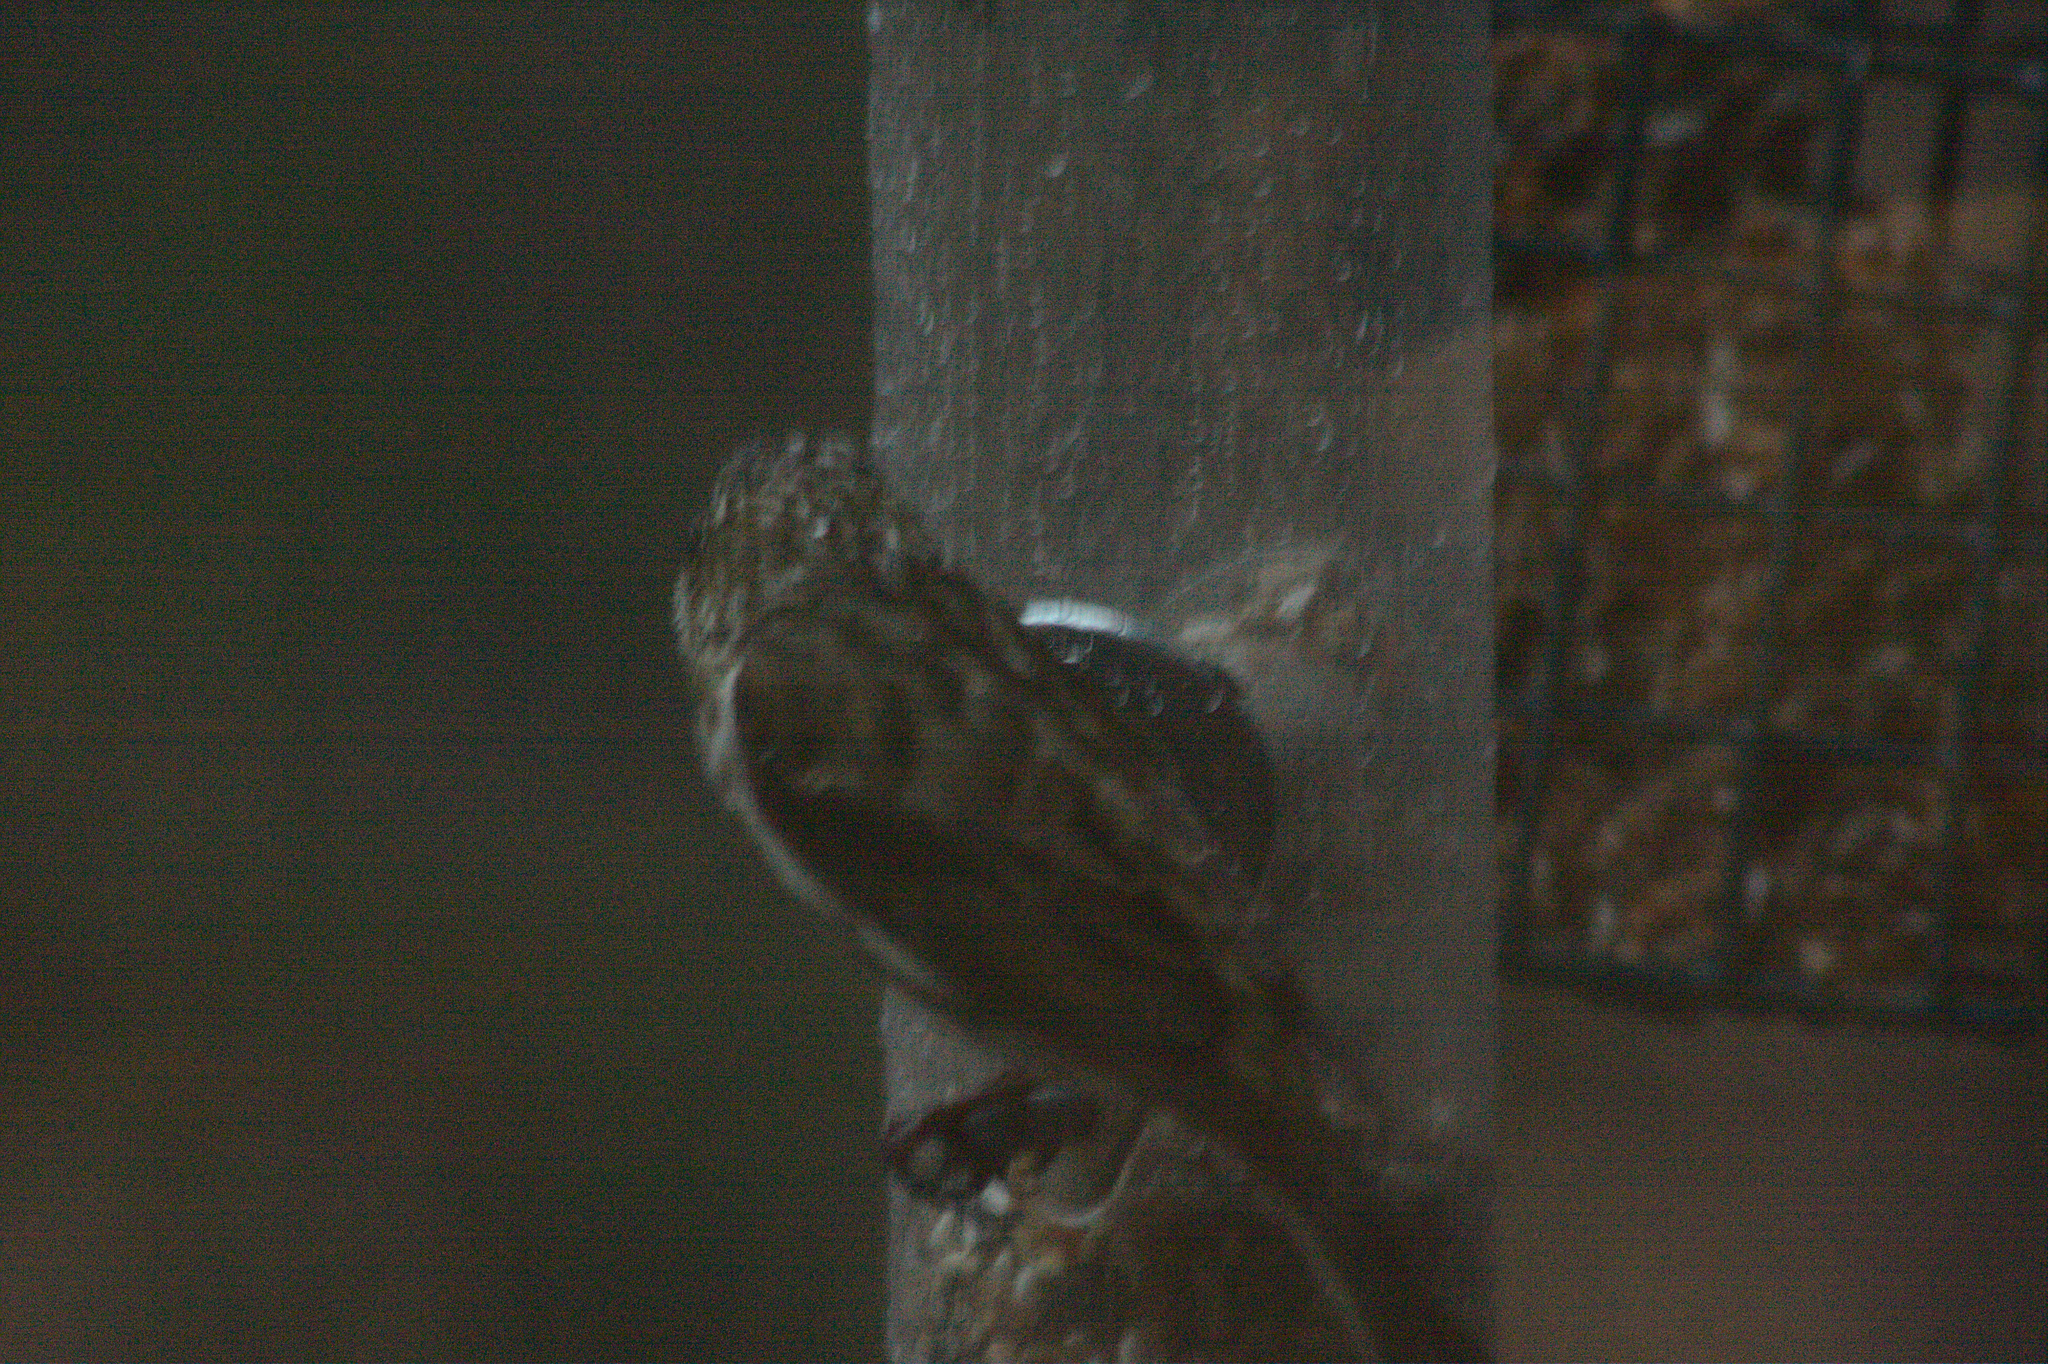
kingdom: Animalia
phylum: Chordata
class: Aves
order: Passeriformes
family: Fringillidae
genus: Haemorhous
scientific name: Haemorhous purpureus
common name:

## Required task
Reproduce word for word every line of the entries from the one containing "class: Aves" through the last line, including both of those lines.

## Response to this exercise
class: Aves
order: Passeriformes
family: Fringillidae
genus: Haemorhous
scientific name: Haemorhous purpureus
common name:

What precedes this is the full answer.